YAGNI gate: Moot while B1 is unfixed (SSE never populates state). Will become blocking once SSE is fixed. A late-joining client during the gap after restart sees all hosts as down with no models.

A2: pruneActivity and pruneModelEvents are not chunked

Location: apps/control/src/services/retention.ts:95-109
Finding: Both do unbounded DELETE in a single statement. Design doc section 6 explicitly calls for "chunked transactions: one transaction per provider per 1-hour window, never one 48h mega-transaction."
YAGNI gate: At 5s poll intervals x 2 hosts, control_requests accumulates ~35k rows/day. A 48h unbounded DELETE holds a RowExclusiveLock for seconds, blocking the perf poller's concurrent INSERTs. The stall is measurable but not catastrophic for a single-user setup. Reopen trigger: if retention causes visible perf-poller lag in production.
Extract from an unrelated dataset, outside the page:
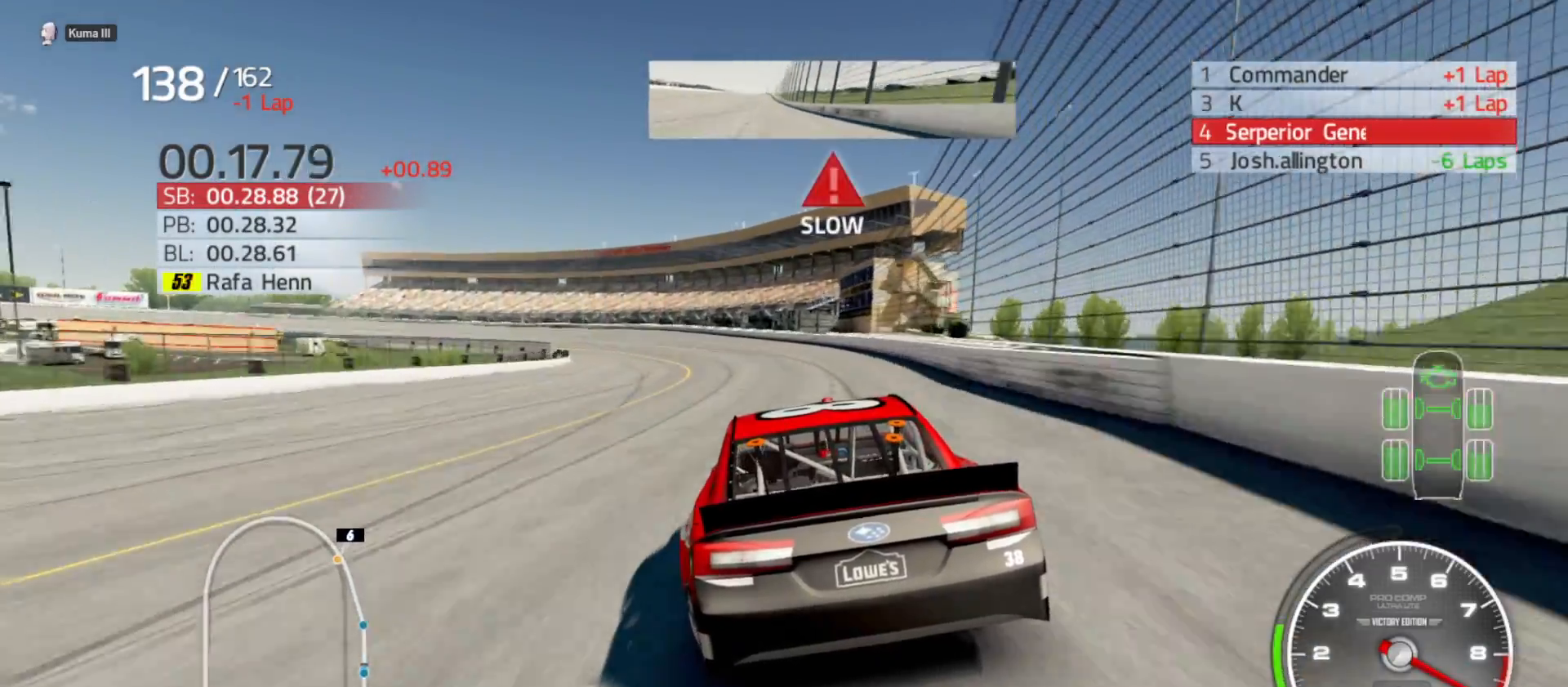
{"buttons": ["R2"], "left_stick": "left", "right_stick": "center", "events": []}
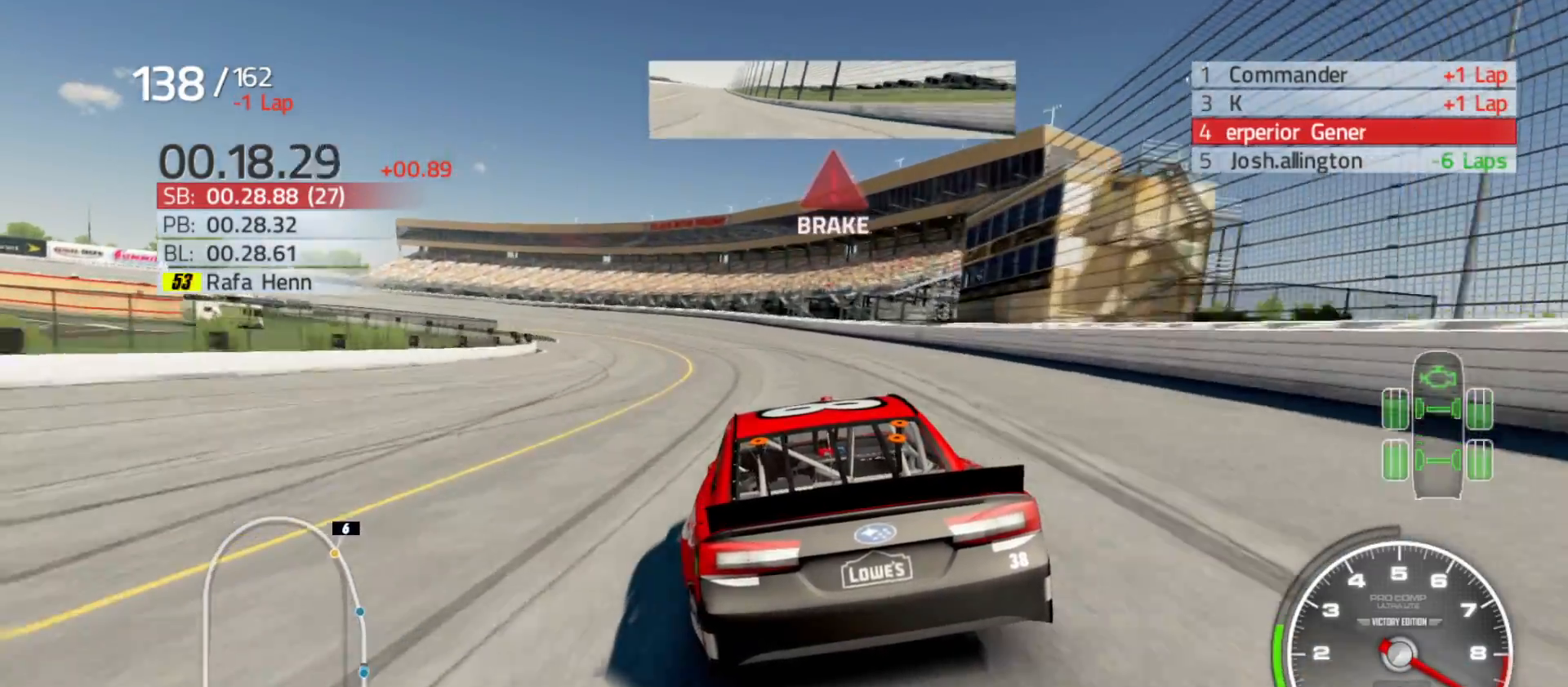
{"buttons": [], "left_stick": "left", "right_stick": "center", "events": [[133, "R2", "up"]]}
A3: No Zod validation on incoming WS frames

Location: apps/web/src/hooks/useControlStream.tsx:149-201
Finding: Frames are parsed with JSON.parse and cast directly to types. Sibling useUserEvents.ts:41-68 validates every frame against WsFrameSchema with fail-closed logging.
YAGNI gate: Control frames bypass the broker (raw WS proxy), so the server-side Zod gate does not apply. Without client validation, a malformed frame silently corrupts state. Reopen trigger: any incident where a bad frame causes a UI crash.

A4: ECharts instances never disposed on component unmount

Location: apps/web/src/components/control/PerfChart.tsx:95-97, VramGauge.tsx:89-91, TtlRing.tsx:98-101
Finding: Cleanup functions disconnect ResizeObservers and clear intervals but never call chart.dispose(). Canvas elements and associated GPU memory are leaked on unmount.
YAGNI gate: The Control page is a single-route SPA; components unmount only on navigation away. The leak is bounded (3 chart instances max). Reopen trigger: memory profiling shows ECharts accumulation after repeated navigation.
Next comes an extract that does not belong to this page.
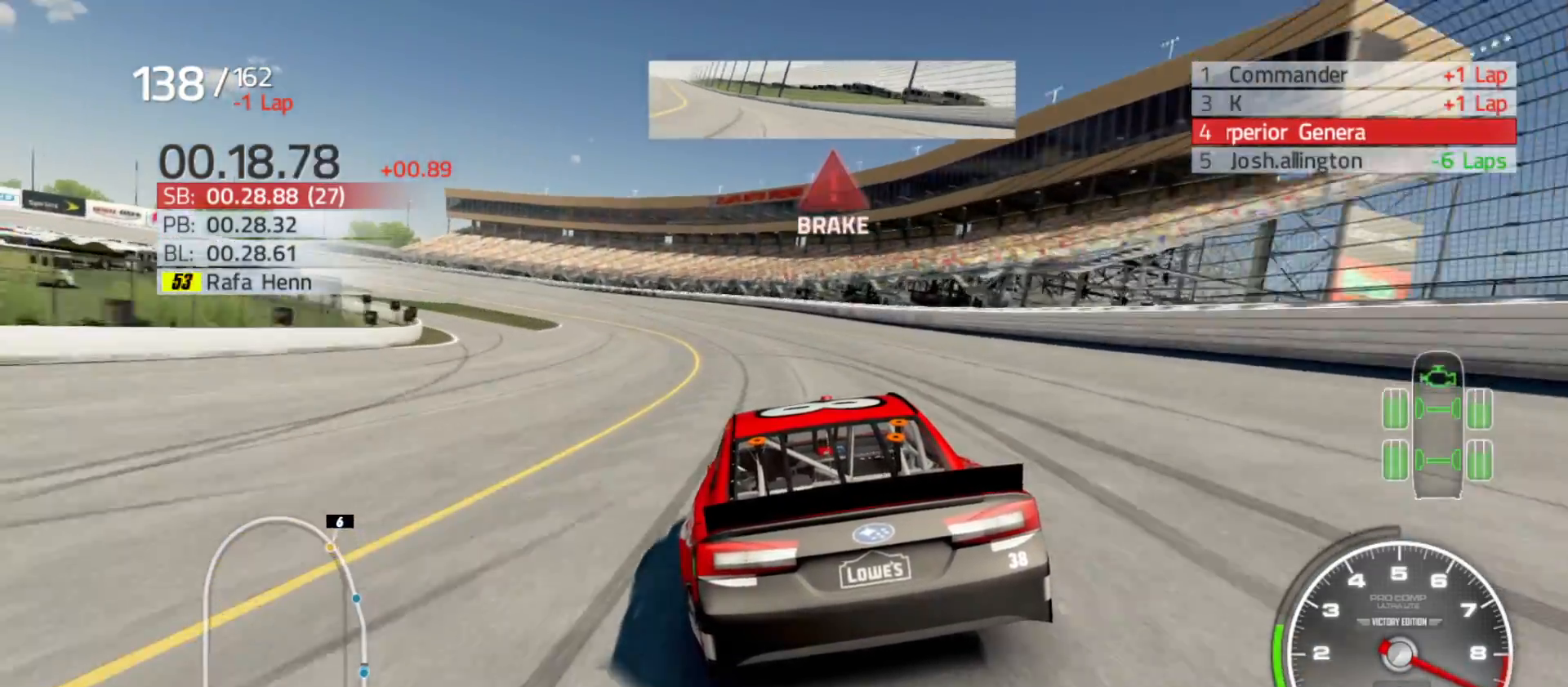
{"buttons": [], "left_stick": "left", "right_stick": "center", "events": []}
A5: trimCapture size estimation uses UTF-16 code-unit count as byte proxy

Location: apps/control/src/services/retention.ts:117
Finding: captureJson.length * 2 estimates bytes for a UTF-16 JS string. For ASCII-heavy JSON (the common case for HTTP captures), this overestimates by 2x, meaning captures that should be trimmed are not. The trim threshold at line 120 (sizeKB * 512) compensates, but the check-and-trim logic is inconsistent.
YAGNI gate: The cap is advisory (256KB default). Captures slightly over the cap are not trimmed, but the total budget pruning (not implemented in P1) would catch them. Reopen trigger: capture storage exceeds CAPTURE_BUDGET_MB.

A6: Fixed 5s reconnect delay without exponential backoff

Location: apps/web/src/hooks/useControlStream.tsx:205
Finding: setTimeout(connect, 5000) -- fixed delay. Siblings useUserEvents.ts and useSessionStream.ts both use exponential backoff (1s to 30s).
YAGNI gate: The control WS is a secondary connection; a 5s reconnect cadence is acceptable for a dashboard. Reopen trigger: reconnect storms during extended outages.
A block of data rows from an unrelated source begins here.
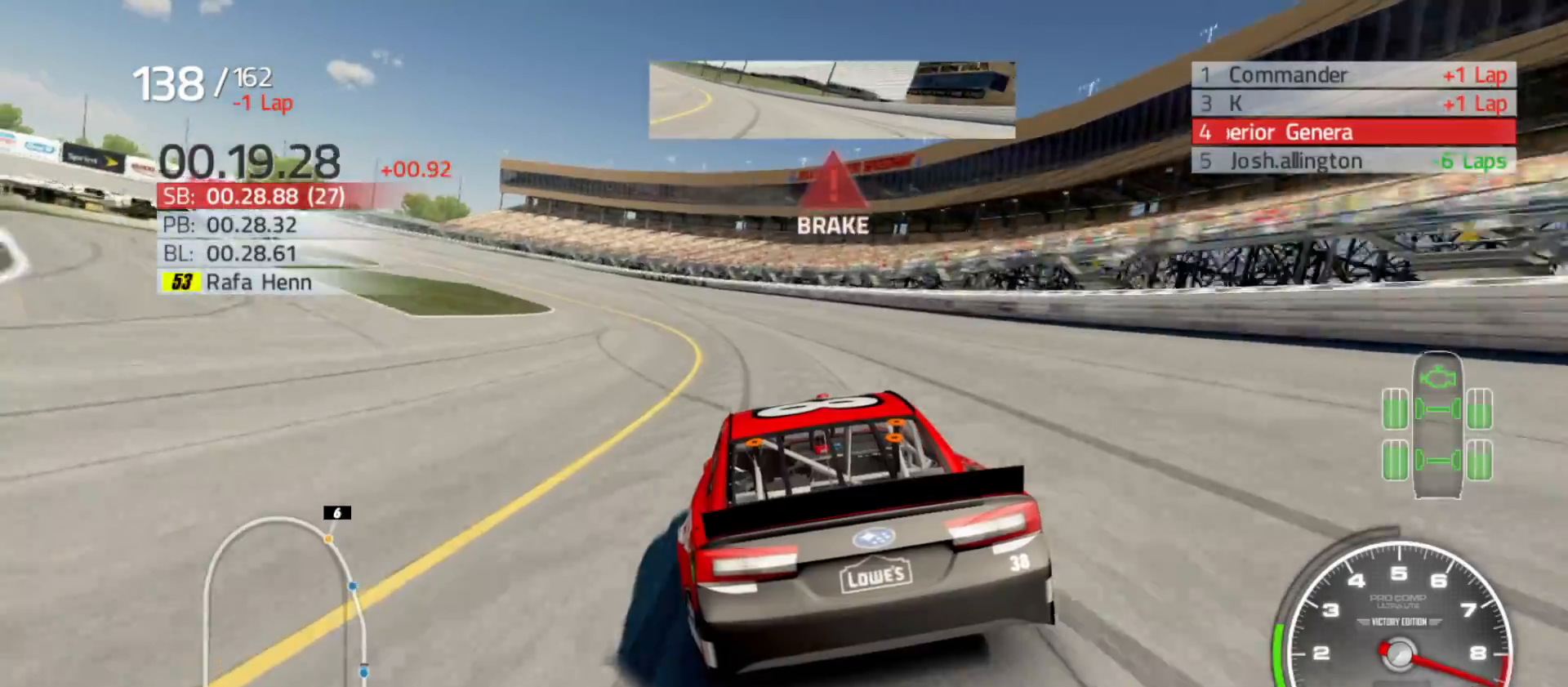
{"buttons": [], "left_stick": "left", "right_stick": "center", "events": []}
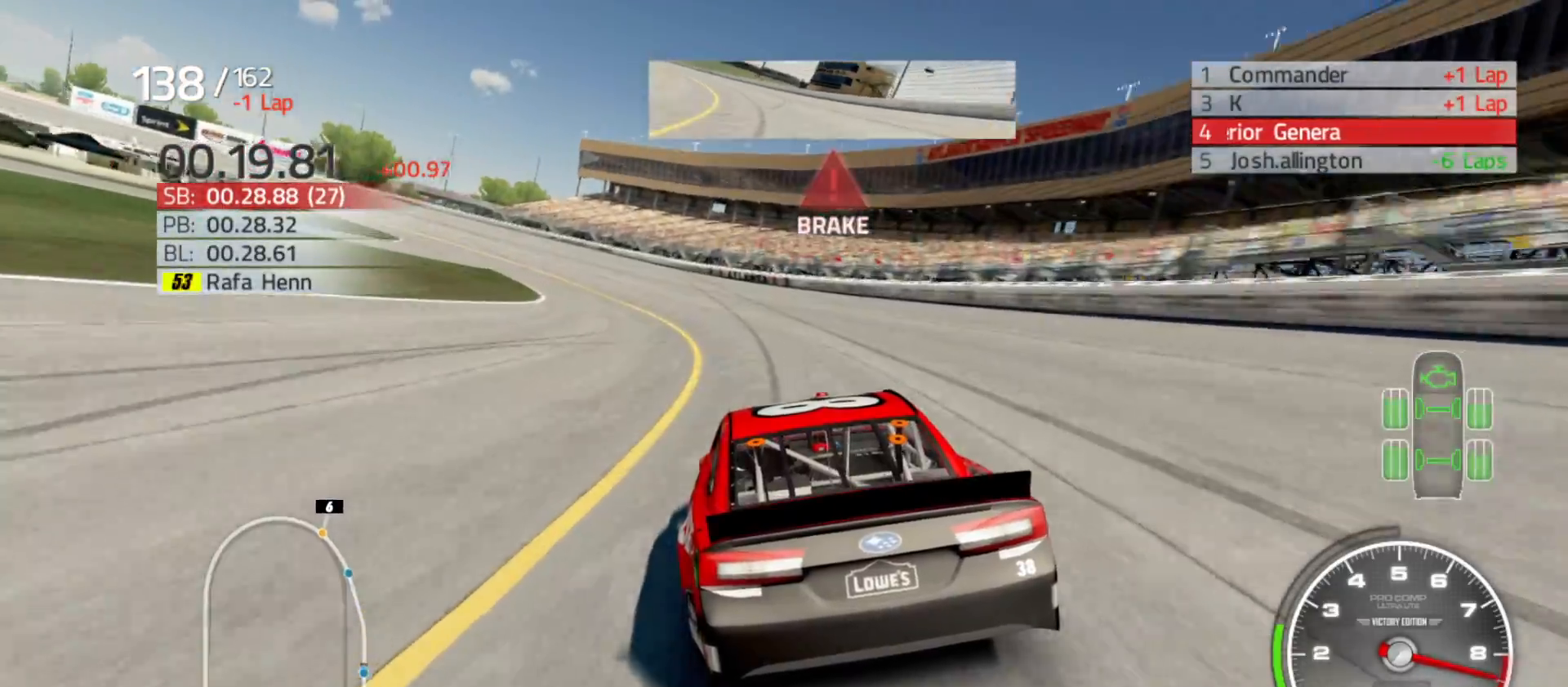
{"buttons": [], "left_stick": "left", "right_stick": "center", "events": []}
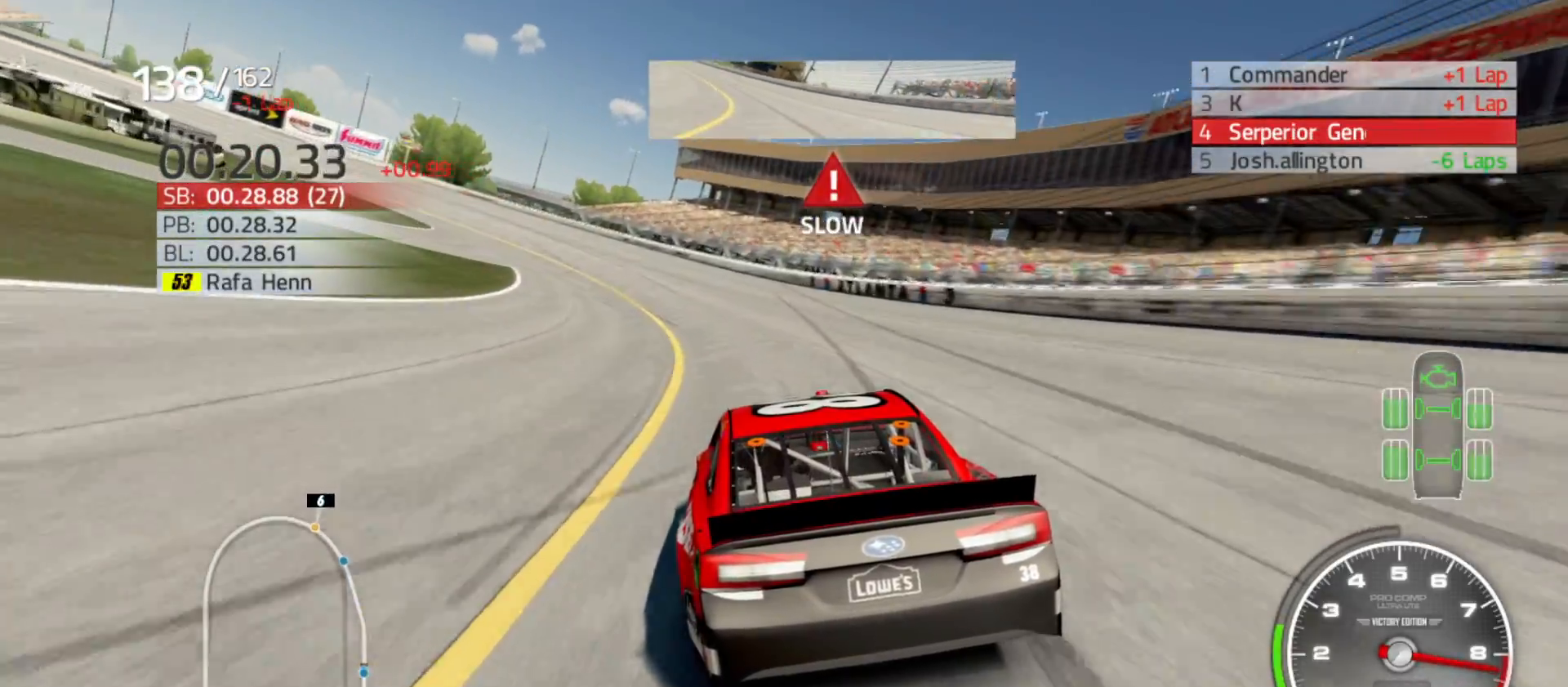
{"buttons": [], "left_stick": "left", "right_stick": "center", "events": []}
A7: Perf poller has no fetch timeout

Location: apps/control/src/index.ts:176
Finding: fetch(url) has no signal or timeout. If a host hangs (accepts TCP but never responds), the poll blocks indefinitely. The sequential for loop at line 271 means one hung host stalls polling for all subsequent hosts.
YAGNI gate: llama-swap's /api/performance is a fast local endpoint. Reopen trigger: any host observed hanging in production.

A8: Perf poller catch block swallows errors silently

Location: apps/control/src/index.ts:190-192
Finding: catch { // Poll failure -- handled by the connector's circuit-breaker. }. The comment references a circuit-breaker that does not exist for the perf poller. The error is silently discarded.
YAGNI gate: Same as A7 -- fast local endpoint, errors are transient. Reopen trigger: silent poll failures observed in logs.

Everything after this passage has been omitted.